**TASK DETAILS:** The whole listing, except its pictures, is to be repeated exactly.

====

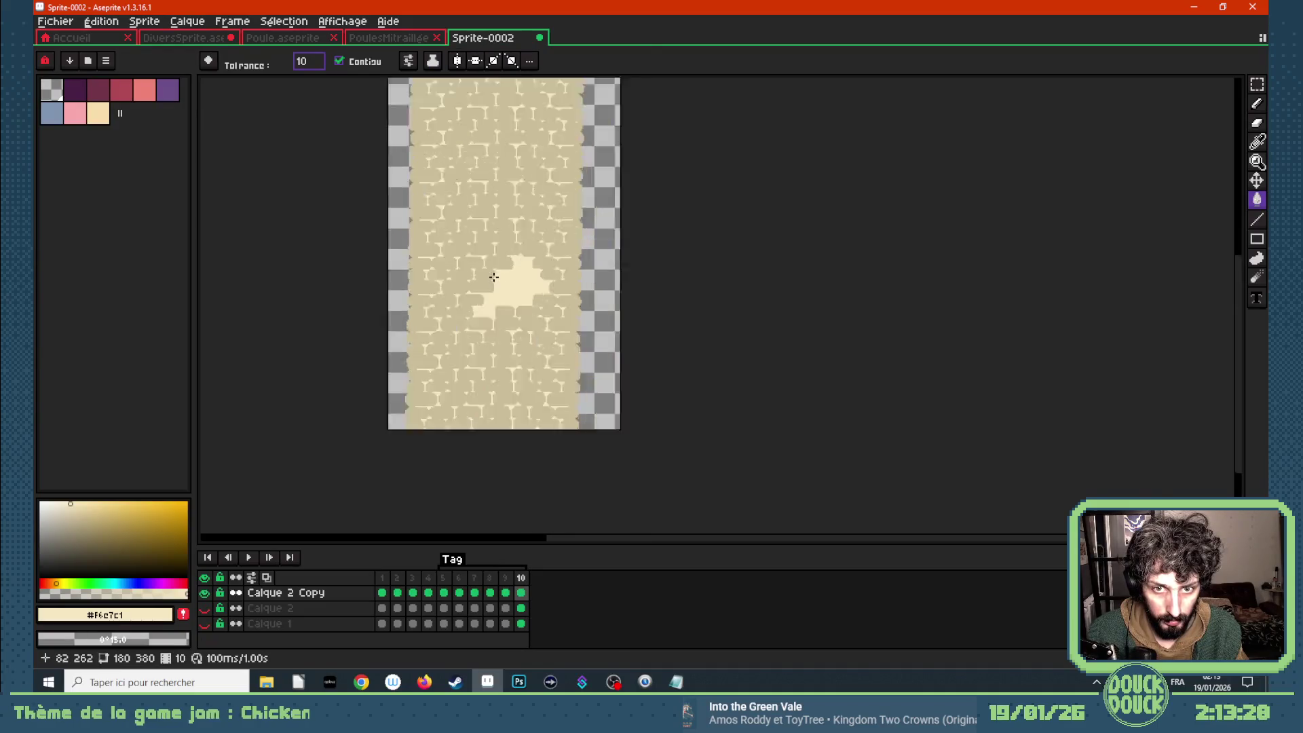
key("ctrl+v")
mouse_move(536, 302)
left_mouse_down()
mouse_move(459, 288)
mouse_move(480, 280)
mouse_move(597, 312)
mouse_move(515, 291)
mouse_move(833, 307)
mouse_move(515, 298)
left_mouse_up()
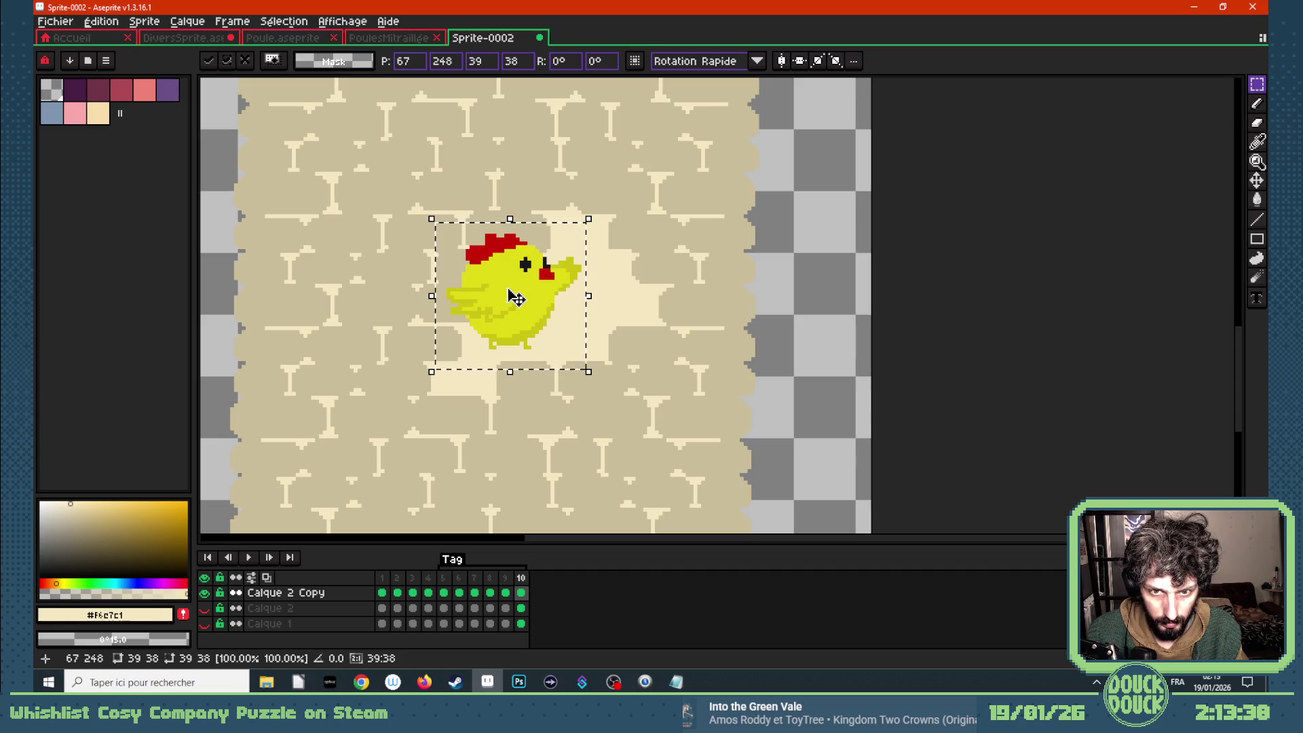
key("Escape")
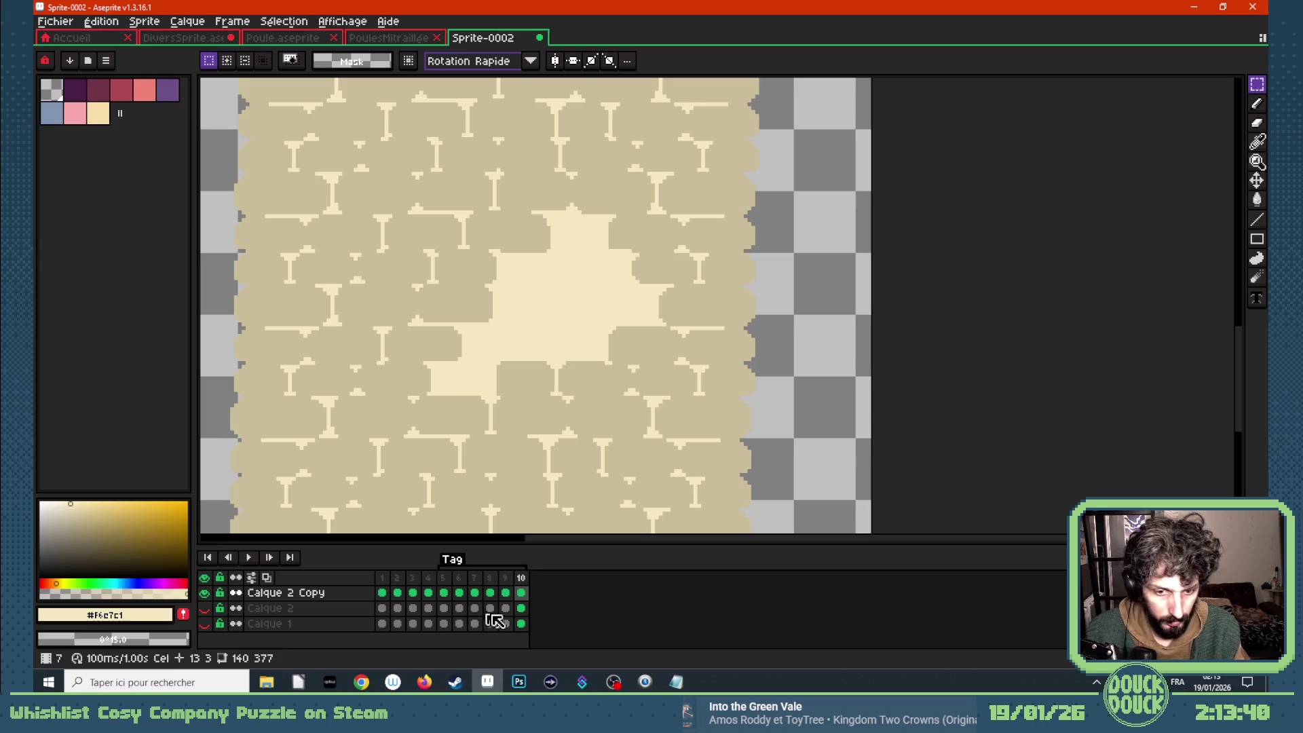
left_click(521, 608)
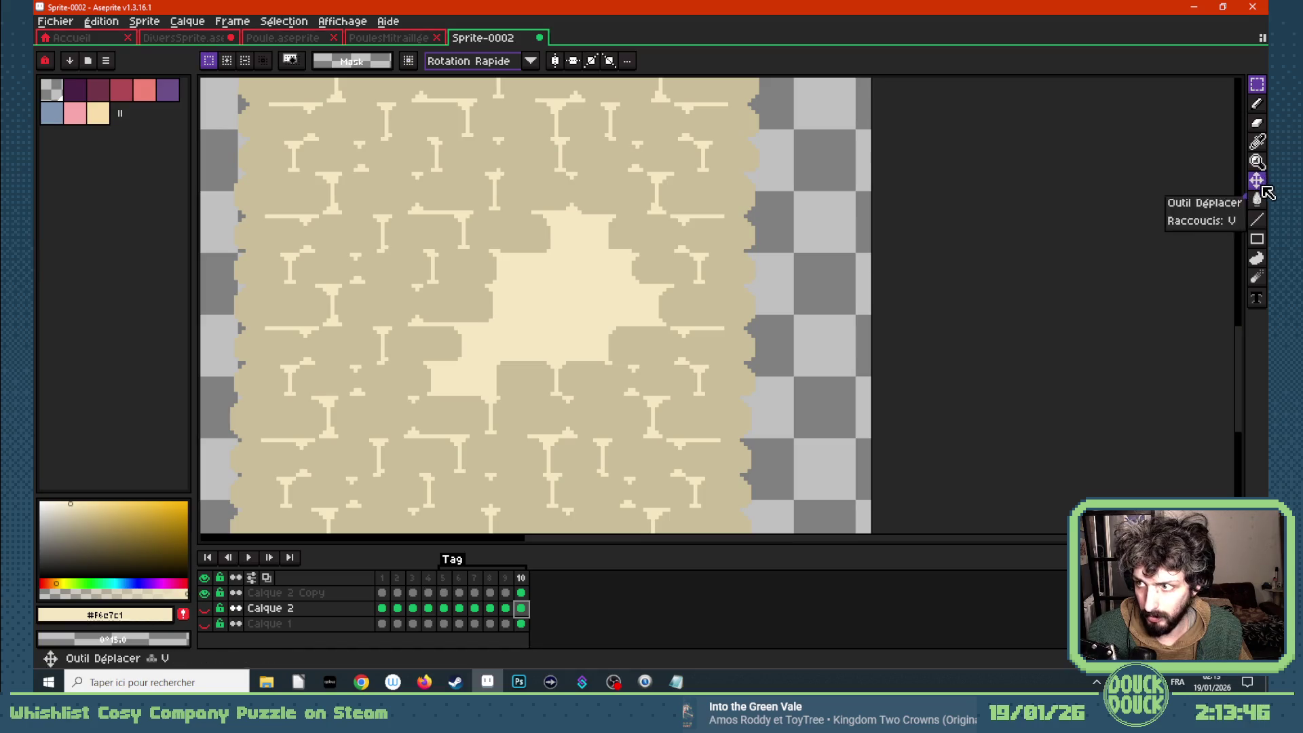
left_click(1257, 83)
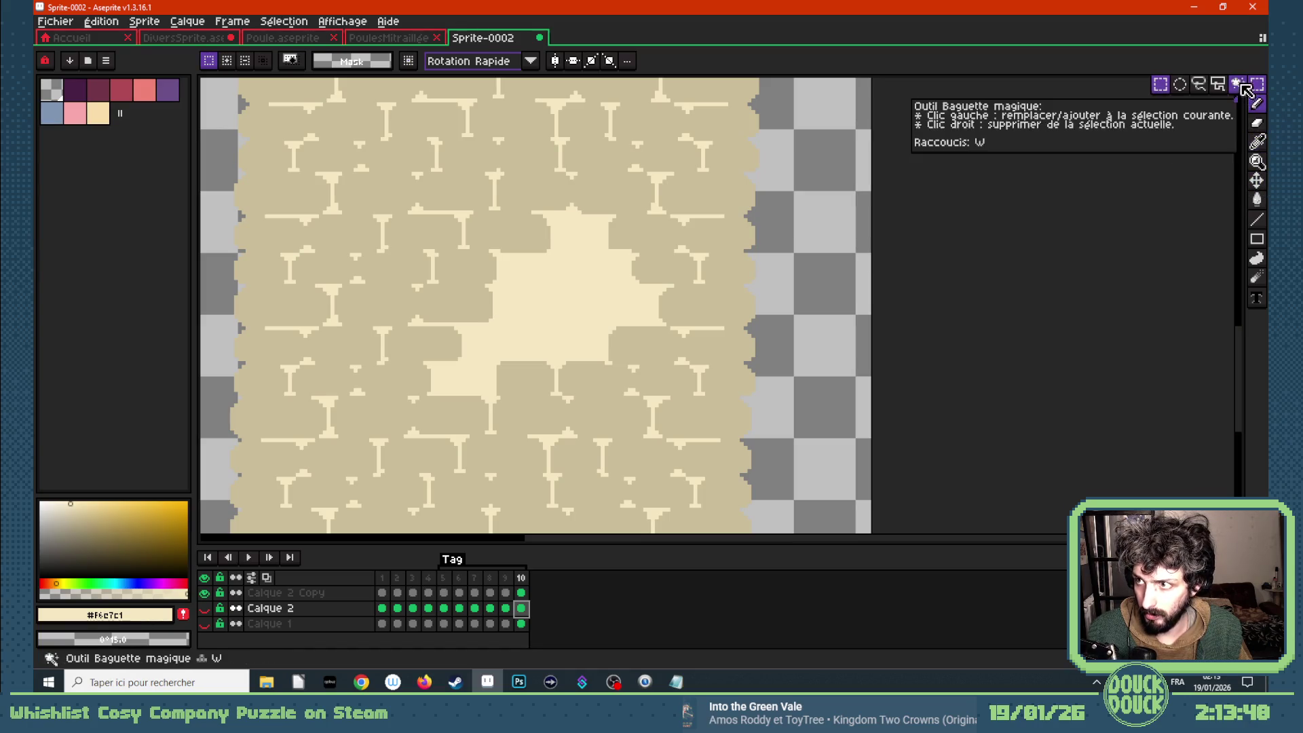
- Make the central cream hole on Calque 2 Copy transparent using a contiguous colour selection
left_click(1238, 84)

====

**RESPONSE AREA:**
key("ctrl+v")
mouse_move(536, 302)
left_mouse_down()
mouse_move(459, 288)
mouse_move(480, 280)
mouse_move(597, 312)
mouse_move(515, 291)
mouse_move(833, 307)
mouse_move(515, 298)
left_mouse_up()
key("Escape")
left_click(521, 608)
left_click(1257, 83)
- Make the central cream hole on Calque 2 Copy transparent using a contiguous colour selection
left_click(1238, 84)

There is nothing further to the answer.